There is plenty of ‘slack’ in the correlation between ACE and adult serious symptoms. You have provided one of the ways a person can become an ‘exception’ to the trend.
One thought – I think one of the very important findings from Steve Suomi’s work is the difference that the calm better functioning foster mother can make in the functioning of the reactive youngest conditioned in the relationship with the reactive mother. How do youngsters disadvantaged in their early emotional conditioning find their way into situations in which they might thrive, when they are able to do that? The hypothesis from theory would be that their chances are better in a system of relationships in which the higher functioning parts of the family and the community remain responsive in a responsible way to those who are more compromised by their emotional systems.
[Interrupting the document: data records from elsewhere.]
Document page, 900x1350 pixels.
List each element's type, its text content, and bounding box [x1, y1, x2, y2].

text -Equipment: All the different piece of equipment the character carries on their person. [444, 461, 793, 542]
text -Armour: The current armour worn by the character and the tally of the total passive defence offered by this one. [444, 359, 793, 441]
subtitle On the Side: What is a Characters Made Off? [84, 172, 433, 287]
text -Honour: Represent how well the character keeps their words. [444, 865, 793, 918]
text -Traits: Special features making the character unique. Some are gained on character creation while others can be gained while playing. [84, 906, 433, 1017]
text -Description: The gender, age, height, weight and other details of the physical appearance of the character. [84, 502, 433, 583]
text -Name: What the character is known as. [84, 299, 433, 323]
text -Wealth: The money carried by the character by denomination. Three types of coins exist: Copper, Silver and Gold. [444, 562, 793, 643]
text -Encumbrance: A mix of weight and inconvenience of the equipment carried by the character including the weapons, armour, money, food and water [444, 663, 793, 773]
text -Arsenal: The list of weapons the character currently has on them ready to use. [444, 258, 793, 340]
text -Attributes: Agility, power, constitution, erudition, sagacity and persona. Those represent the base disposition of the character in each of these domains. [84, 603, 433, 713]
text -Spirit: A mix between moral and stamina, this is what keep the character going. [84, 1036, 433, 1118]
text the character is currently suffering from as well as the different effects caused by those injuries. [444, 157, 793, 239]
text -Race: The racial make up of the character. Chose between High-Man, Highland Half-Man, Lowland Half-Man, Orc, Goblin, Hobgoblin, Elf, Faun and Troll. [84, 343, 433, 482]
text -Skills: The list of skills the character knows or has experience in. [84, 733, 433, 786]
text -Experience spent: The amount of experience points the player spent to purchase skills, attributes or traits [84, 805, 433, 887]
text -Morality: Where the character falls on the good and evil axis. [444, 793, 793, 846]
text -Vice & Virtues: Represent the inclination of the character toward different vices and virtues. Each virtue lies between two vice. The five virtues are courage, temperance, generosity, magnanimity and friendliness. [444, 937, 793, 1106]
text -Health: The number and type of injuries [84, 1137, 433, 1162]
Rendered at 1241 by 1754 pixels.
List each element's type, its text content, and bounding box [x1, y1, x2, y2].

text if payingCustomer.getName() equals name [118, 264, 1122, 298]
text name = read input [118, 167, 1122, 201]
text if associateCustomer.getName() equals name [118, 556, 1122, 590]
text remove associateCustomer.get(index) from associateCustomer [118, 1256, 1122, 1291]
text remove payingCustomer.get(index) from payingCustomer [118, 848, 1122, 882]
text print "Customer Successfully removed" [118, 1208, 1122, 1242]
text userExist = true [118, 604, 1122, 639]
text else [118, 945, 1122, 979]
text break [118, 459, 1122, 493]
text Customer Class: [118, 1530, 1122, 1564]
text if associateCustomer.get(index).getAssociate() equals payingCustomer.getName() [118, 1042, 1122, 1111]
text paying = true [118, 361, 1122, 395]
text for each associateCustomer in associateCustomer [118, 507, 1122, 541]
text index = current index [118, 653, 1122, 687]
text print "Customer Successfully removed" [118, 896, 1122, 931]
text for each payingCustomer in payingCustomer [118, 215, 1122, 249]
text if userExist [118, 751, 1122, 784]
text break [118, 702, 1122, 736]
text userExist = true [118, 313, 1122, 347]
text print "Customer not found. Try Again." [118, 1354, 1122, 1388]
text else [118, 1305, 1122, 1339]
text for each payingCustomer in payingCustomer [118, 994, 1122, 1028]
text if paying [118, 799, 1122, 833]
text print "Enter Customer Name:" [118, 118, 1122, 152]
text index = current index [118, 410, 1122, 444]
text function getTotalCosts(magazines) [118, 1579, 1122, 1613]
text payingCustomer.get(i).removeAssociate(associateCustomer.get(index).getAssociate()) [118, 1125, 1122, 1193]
it seems that as long as families are producing different leaves of functioning ie a hierarchy and that at least the research in the book The Pecking Order” notes that ones child’s functioning can let you know the socio economic functioning level of others. This also points to variation in the family. Not cause and effect…
Differentiation is too poorly defined as to emotional maturity to do much to help us say what level of functioning people can obtain due to poor parenting. IMO
Of course I am making a distinction between emotional functioning and socio economic functioning which his is easier to track.